- _THE PROBLEM_
Up to and including the line that holds "assign d3_1_33 = d3;", copy every line of the records below exactly, starting at the first; leave pictures out.
▼
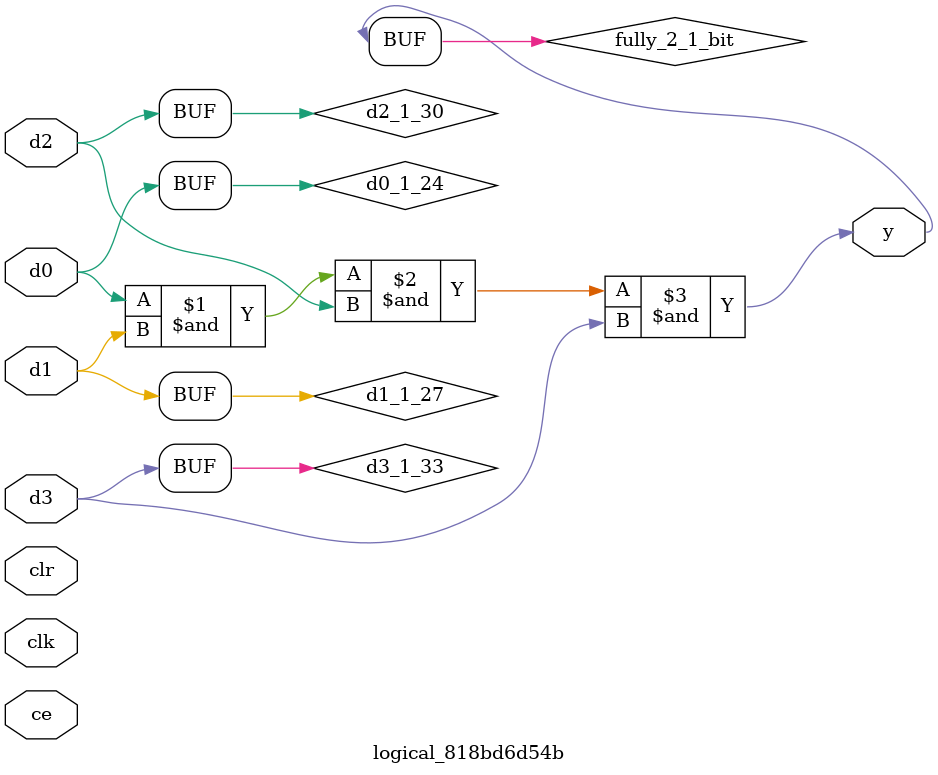
<source format=v>
module logical_818bd6d54b (
  input [(1 - 1):0] d0,
  input [(1 - 1):0] d1,
  input [(1 - 1):0] d2,
  input [(1 - 1):0] d3,
  output [(1 - 1):0] y,
  input clk,
  input ce,
  input clr);
  wire d0_1_24;
  wire d1_1_27;
  wire d2_1_30;
  wire d3_1_33;
  wire fully_2_1_bit;
  assign d0_1_24 = d0;
  assign d1_1_27 = d1;
  assign d2_1_30 = d2;
  assign d3_1_33 = d3;
  assign fully_2_1_bit = d0_1_24 & d1_1_27 & d2_1_30 & d3_1_33;
  assign y = fully_2_1_bit;
endmodule
</source>
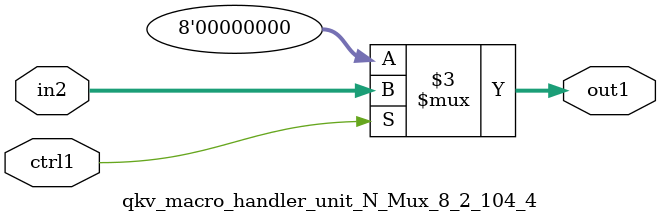
<source format=v>

`timescale 1ps / 1ps


module qkv_macro_handler_unit_N_Mux_8_2_104_4( in2, ctrl1, out1 );

    input [7:0] in2;
    input ctrl1;
    output [7:0] out1;
    reg [7:0] out1;

    
    // rtl_process:qkv_macro_handler_unit_N_Mux_8_2_104_4/qkv_macro_handler_unit_N_Mux_8_2_104_4_thread_1
    always @*
      begin : qkv_macro_handler_unit_N_Mux_8_2_104_4_thread_1
        case (ctrl1) 
          1'b1: 
            begin
              out1 = in2;
            end
          default: 
            begin
              out1 = 8'd000;
            end
        endcase
      end

endmodule





</source>
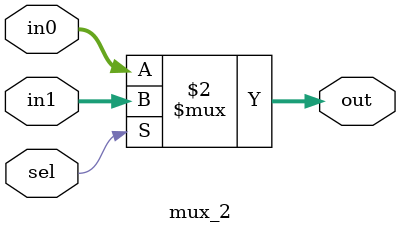
<source format=v>
`timescale 1ns / 1ps
module mux_2(
	input [31:0] in0,
	input [31:0] in1,
	input sel,
	output [31:0] out
    );
	 
	assign out = (sel==0)? in0 : in1; 

endmodule

</source>
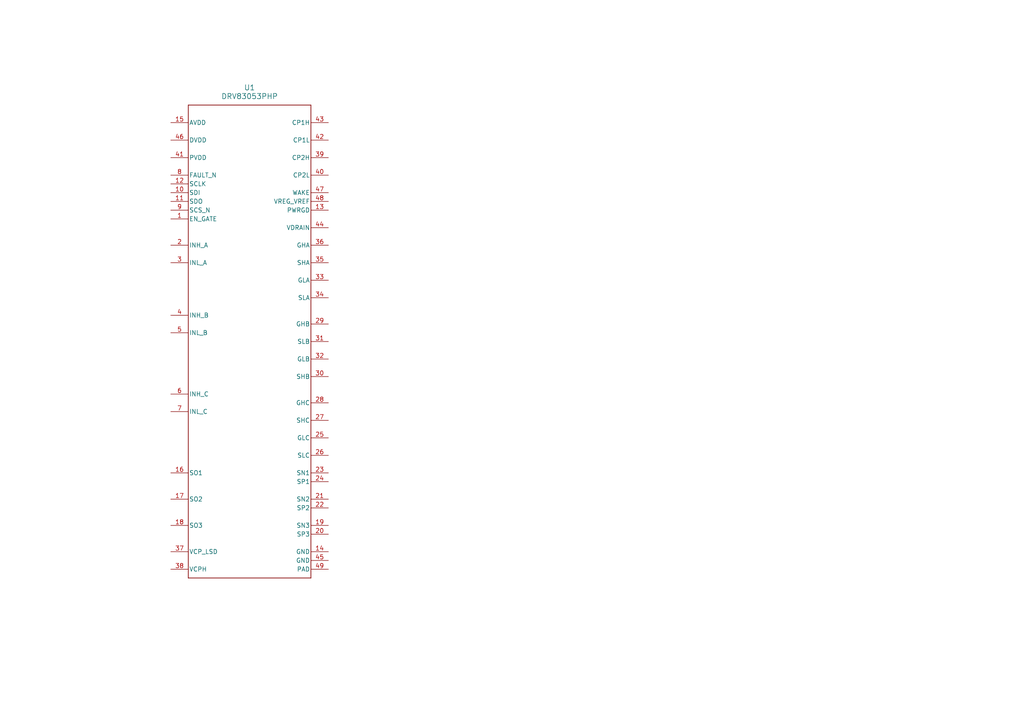
<source format=kicad_sch>
(kicad_sch
	(version 20231120)
	(generator "eeschema")
	(generator_version "8.0")
	(uuid "9e1d7298-9660-4157-9773-a68ac0ea0183")
	(paper "A4")
	
	(symbol
		(lib_id "DRV8305:DRV83053PHP")
		(at 72.39 99.06 0)
		(unit 1)
		(exclude_from_sim no)
		(in_bom yes)
		(on_board yes)
		(dnp no)
		(fields_autoplaced yes)
		(uuid "517776f6-c195-44de-88db-cb70d41e8abf")
		(property "Reference" "U1"
			(at 72.39 25.4 0)
			(effects
				(font
					(size 1.524 1.524)
				)
			)
		)
		(property "Value" "DRV83053PHP"
			(at 72.39 27.94 0)
			(effects
				(font
					(size 1.524 1.524)
				)
			)
		)
		(property "Footprint" "DRV8305:PHP0048G_N"
			(at 72.39 99.06 0)
			(effects
				(font
					(size 1.27 1.27)
					(italic yes)
				)
				(hide yes)
			)
		)
		(property "Datasheet" "DRV83053PHP"
			(at 72.39 99.06 0)
			(effects
				(font
					(size 1.27 1.27)
					(italic yes)
				)
				(hide yes)
			)
		)
		(property "Description" ""
			(at 72.39 99.06 0)
			(effects
				(font
					(size 1.27 1.27)
				)
				(hide yes)
			)
		)
		(pin "35"
			(uuid "f5bd38c8-c86b-4d6a-b3e9-c18ac90d60aa")
		)
		(pin "47"
			(uuid "40f13a41-30f1-4bfe-a442-48b99605220d")
		)
		(pin "43"
			(uuid "3ea85cec-4661-4a73-91b1-a6f8dd86bbf4")
		)
		(pin "46"
			(uuid "dd2768f8-638b-4059-96f5-c87195aa051b")
		)
		(pin "7"
			(uuid "af5efb7b-88d2-4c2a-9ca2-2d808e5989cc")
		)
		(pin "6"
			(uuid "4575af97-c770-4070-bf8a-0a696999e70c")
		)
		(pin "8"
			(uuid "7343df82-7fe7-4d78-bb21-cfadd0ef8cae")
		)
		(pin "45"
			(uuid "72cc3d03-db3d-4392-9688-5c3f84b0a846")
		)
		(pin "40"
			(uuid "3e8a0e45-a18f-4a60-af8c-9efe5879d6ef")
		)
		(pin "36"
			(uuid "e46c85d9-98f9-4c0b-966b-e09bb5653d55")
		)
		(pin "41"
			(uuid "57195f0b-2fc5-422c-a23d-73b61ab50130")
		)
		(pin "44"
			(uuid "d36bf54e-4bf7-4bf2-8c54-14840b4ba7b1")
		)
		(pin "49"
			(uuid "6abffddb-d5ae-4d2c-9409-ac33b8738b07")
		)
		(pin "9"
			(uuid "c01dbdf8-4fcd-47cb-aaf9-082856493a6f")
		)
		(pin "42"
			(uuid "a8888950-f183-46c7-811f-e84c8ce13b34")
		)
		(pin "34"
			(uuid "04ed8f8b-68b0-44d9-a04a-2c948e7e71bd")
		)
		(pin "48"
			(uuid "be634d6b-e603-4800-be58-8902122d689e")
		)
		(pin "4"
			(uuid "a7e9431b-a0ed-4268-a771-6947c0bf7dcf")
		)
		(pin "37"
			(uuid "5353663d-6907-48f5-ab41-a845c827278d")
		)
		(pin "39"
			(uuid "8fab0b46-62d0-45cb-a228-f3ab6260f2a3")
		)
		(pin "38"
			(uuid "7fe13525-d600-411e-8bff-b043d77fb7de")
		)
		(pin "5"
			(uuid "e26c0b7c-0d3f-4b7d-9a9b-3fe9e335a827")
		)
		(pin "11"
			(uuid "85f0e5bc-4fd5-41a0-b147-8e36e19bfcd0")
		)
		(pin "25"
			(uuid "6c828a54-a443-4f93-94bc-ef49b9858752")
		)
		(pin "33"
			(uuid "b3acc97c-de92-4050-b86e-98e82790e49e")
		)
		(pin "14"
			(uuid "dbd0e2ae-86a1-433b-b689-c2ffa7c2d93d")
		)
		(pin "16"
			(uuid "b9662928-69db-47fa-954d-2a94053874e4")
		)
		(pin "3"
			(uuid "1e2ef74e-68e4-4695-bc70-7280c0fe4ea2")
		)
		(pin "15"
			(uuid "ede2a582-b97f-45f7-9faa-c061eed548a9")
		)
		(pin "28"
			(uuid "a52b35ce-b1fe-48f6-865e-92e663908a8d")
		)
		(pin "23"
			(uuid "0880545d-547a-4f7a-9122-b9bc180551c0")
		)
		(pin "2"
			(uuid "35d3cfde-9b61-467b-9566-6fbd877b513c")
		)
		(pin "13"
			(uuid "e342925f-3a51-409a-b94d-de49a18c3769")
		)
		(pin "27"
			(uuid "77b04f42-8d9d-4ebf-8824-f9e8e6292dfd")
		)
		(pin "21"
			(uuid "e13b7585-38d2-454d-a66e-b8146aefb5d6")
		)
		(pin "30"
			(uuid "652985e7-5072-4fc2-8421-99bae3e87ff9")
		)
		(pin "26"
			(uuid "854b7430-230b-4429-8eb6-a0866f48254a")
		)
		(pin "19"
			(uuid "9a7df83b-8f4e-4ddc-ae88-bdec30c2dcaf")
		)
		(pin "20"
			(uuid "0742c0cc-ad41-4a4d-bb41-2a288872597b")
		)
		(pin "12"
			(uuid "0aabcca6-97f9-468f-8a9c-644cce60c2b6")
		)
		(pin "22"
			(uuid "370ff90b-5cf7-48a9-a295-b54c754958e4")
		)
		(pin "31"
			(uuid "0ae1ebfc-1fc0-4687-9cbc-5669d7324fdd")
		)
		(pin "29"
			(uuid "5ace9322-b0f9-4150-9160-58b8a3a2133a")
		)
		(pin "10"
			(uuid "5ee8622a-e89d-4b1e-a031-fe2bb5663242")
		)
		(pin "1"
			(uuid "b08c9d1e-1c5d-4ad3-ace7-b235755efc9f")
		)
		(pin "24"
			(uuid "b6d7b4dc-df69-4f6e-83ef-a041c14a1cef")
		)
		(pin "17"
			(uuid "6f23122a-1ee9-41fc-a4a8-95d3924a2e88")
		)
		(pin "18"
			(uuid "9cd32c42-2993-4955-97b9-94699ab500ec")
		)
		(pin "32"
			(uuid "c1202a82-89a3-4b62-bbe3-51d5ea3ac4cd")
		)
		(instances
			(project ""
				(path "/6c304649-7c80-4a4c-b925-07b9210ad53d/bbbd2e42-d3ca-4438-b0bd-516bb57ddfab"
					(reference "U1")
					(unit 1)
				)
			)
		)
	)
)

</source>
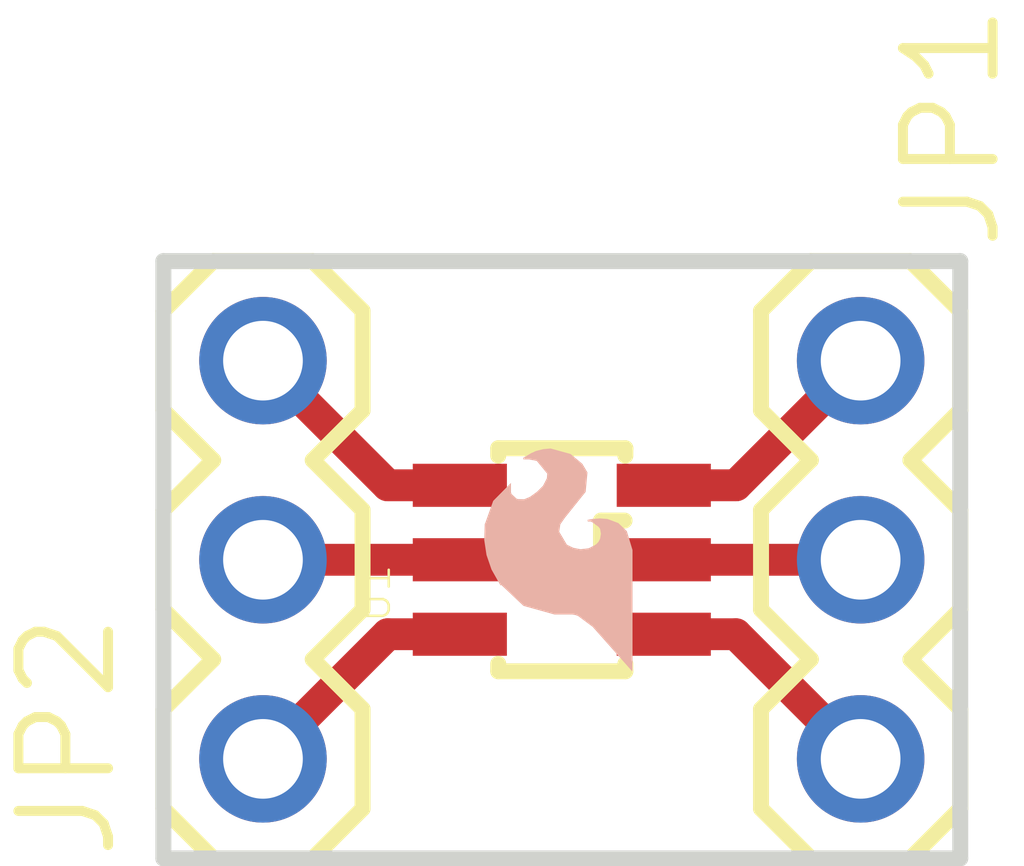
<source format=kicad_pcb>
(kicad_pcb (version 20211014) (generator pcbnew)

  (general
    (thickness 1.6)
  )

  (paper "A4")
  (layers
    (0 "F.Cu" signal)
    (31 "B.Cu" signal)
    (32 "B.Adhes" user "B.Adhesive")
    (33 "F.Adhes" user "F.Adhesive")
    (34 "B.Paste" user)
    (35 "F.Paste" user)
    (36 "B.SilkS" user "B.Silkscreen")
    (37 "F.SilkS" user "F.Silkscreen")
    (38 "B.Mask" user)
    (39 "F.Mask" user)
    (40 "Dwgs.User" user "User.Drawings")
    (41 "Cmts.User" user "User.Comments")
    (42 "Eco1.User" user "User.Eco1")
    (43 "Eco2.User" user "User.Eco2")
    (44 "Edge.Cuts" user)
    (45 "Margin" user)
    (46 "B.CrtYd" user "B.Courtyard")
    (47 "F.CrtYd" user "F.Courtyard")
    (48 "B.Fab" user)
    (49 "F.Fab" user)
    (50 "User.1" user)
    (51 "User.2" user)
    (52 "User.3" user)
    (53 "User.4" user)
    (54 "User.5" user)
    (55 "User.6" user)
    (56 "User.7" user)
    (57 "User.8" user)
    (58 "User.9" user)
  )

  (setup
    (pad_to_mask_clearance 0)
    (pcbplotparams
      (layerselection 0x00010fc_ffffffff)
      (disableapertmacros false)
      (usegerberextensions false)
      (usegerberattributes true)
      (usegerberadvancedattributes true)
      (creategerberjobfile true)
      (svguseinch false)
      (svgprecision 6)
      (excludeedgelayer true)
      (plotframeref false)
      (viasonmask false)
      (mode 1)
      (useauxorigin false)
      (hpglpennumber 1)
      (hpglpenspeed 20)
      (hpglpendiameter 15.000000)
      (dxfpolygonmode true)
      (dxfimperialunits true)
      (dxfusepcbnewfont true)
      (psnegative false)
      (psa4output false)
      (plotreference true)
      (plotvalue true)
      (plotinvisibletext false)
      (sketchpadsonfab false)
      (subtractmaskfromsilk false)
      (outputformat 1)
      (mirror false)
      (drillshape 1)
      (scaleselection 1)
      (outputdirectory "")
    )
  )

  (net 0 "")
  (net 1 "N$1")
  (net 2 "N$2")
  (net 3 "N$3")
  (net 4 "N$4")
  (net 5 "N$5")
  (net 6 "N$6")

  (footprint "boardEagle:1X03" (layer "F.Cu") (at 144.6911 107.5436 90))

  (footprint "boardEagle:SOT23-6" (layer "F.Cu") (at 148.5011 105.0036 90))

  (footprint "boardEagle:1X03" (layer "F.Cu") (at 152.3111 102.4636 -90))

  (footprint "boardEagle:SFE-LOGO-FLAME" (layer "B.Cu") (at 149.3901 106.4006 180))

  (gr_line (start 143.4211 101.1936) (end 143.4211 108.8136) (layer "Edge.Cuts") (width 0.2032) (tstamp 7c16ef03-b65e-4ea9-b87e-21e80e7a2e70))
  (gr_line (start 143.4211 108.8136) (end 153.5811 108.8136) (layer "Edge.Cuts") (width 0.2032) (tstamp cf0efed8-18e9-4772-8701-6a34bbfb3d16))
  (gr_line (start 153.5811 108.8136) (end 153.5811 101.1936) (layer "Edge.Cuts") (width 0.2032) (tstamp f21d72f2-945a-472a-86ae-f7056c24f584))
  (gr_line (start 153.5811 101.1936) (end 143.4211 101.1936) (layer "Edge.Cuts") (width 0.2032) (tstamp fa0841f9-fda8-4d2b-99a9-7a40a15ae3a9))

  (segment (start 146.2811 105.9536) (end 144.6911 107.5436) (width 0.4064) (layer "F.Cu") (net 1) (tstamp 6e000b75-6adf-4978-b6f6-27d70a75cb3c))
  (segment (start 147.201 105.9536) (end 146.2811 105.9536) (width 0.4064) (layer "F.Cu") (net 1) (tstamp a726577c-bff6-4a53-a803-4e68b9b01674))
  (segment (start 147.201 105.0036) (end 144.6911 105.0036) (width 0.4064) (layer "F.Cu") (net 2) (tstamp bac465f9-ec05-4e50-b9a6-cf6778de599d))
  (segment (start 147.201 104.0536) (end 146.2811 104.0536) (width 0.4064) (layer "F.Cu") (net 3) (tstamp 14c931bc-ad6e-480e-adff-9a4f50f984d0))
  (segment (start 146.2811 104.0536) (end 144.6911 102.4636) (width 0.4064) (layer "F.Cu") (net 3) (tstamp dc33aaec-807b-49e1-9c3e-3befa8e610ef))
  (segment (start 150.7211 105.9536) (end 152.3111 107.5436) (width 0.4064) (layer "F.Cu") (net 4) (tstamp 2993e827-bede-468c-b7f0-b3a3855c1566))
  (segment (start 149.8012 105.9536) (end 150.7211 105.9536) (width 0.4064) (layer "F.Cu") (net 4) (tstamp b101399b-6563-47c7-9e8c-926ccddda9fa))
  (segment (start 149.8012 105.0036) (end 152.3111 105.0036) (width 0.4064) (layer "F.Cu") (net 5) (tstamp 8b50d121-f9aa-44cb-9d58-d5762840ddd5))
  (segment (start 150.7211 104.0536) (end 152.3111 102.4636) (width 0.4064) (layer "F.Cu") (net 6) (tstamp 2bd9db39-678a-47b7-b648-0ac9706a2d9e))
  (segment (start 149.8012 104.0536) (end 150.7211 104.0536) (width 0.4064) (layer "F.Cu") (net 6) (tstamp ce58d388-95b6-4a4a-8438-e39dc5ee921c))

)

</source>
▲
- _ANSWER SECTION_
<source format=v>
module logical_818bd6d54b (
  input [(1 - 1):0] d0,
  input [(1 - 1):0] d1,
  input [(1 - 1):0] d2,
  input [(1 - 1):0] d3,
  output [(1 - 1):0] y,
  input clk,
  input ce,
  input clr);
  wire d0_1_24;
  wire d1_1_27;
  wire d2_1_30;
  wire d3_1_33;
  wire fully_2_1_bit;
  assign d0_1_24 = d0;
  assign d1_1_27 = d1;
  assign d2_1_30 = d2;
  assign d3_1_33 = d3;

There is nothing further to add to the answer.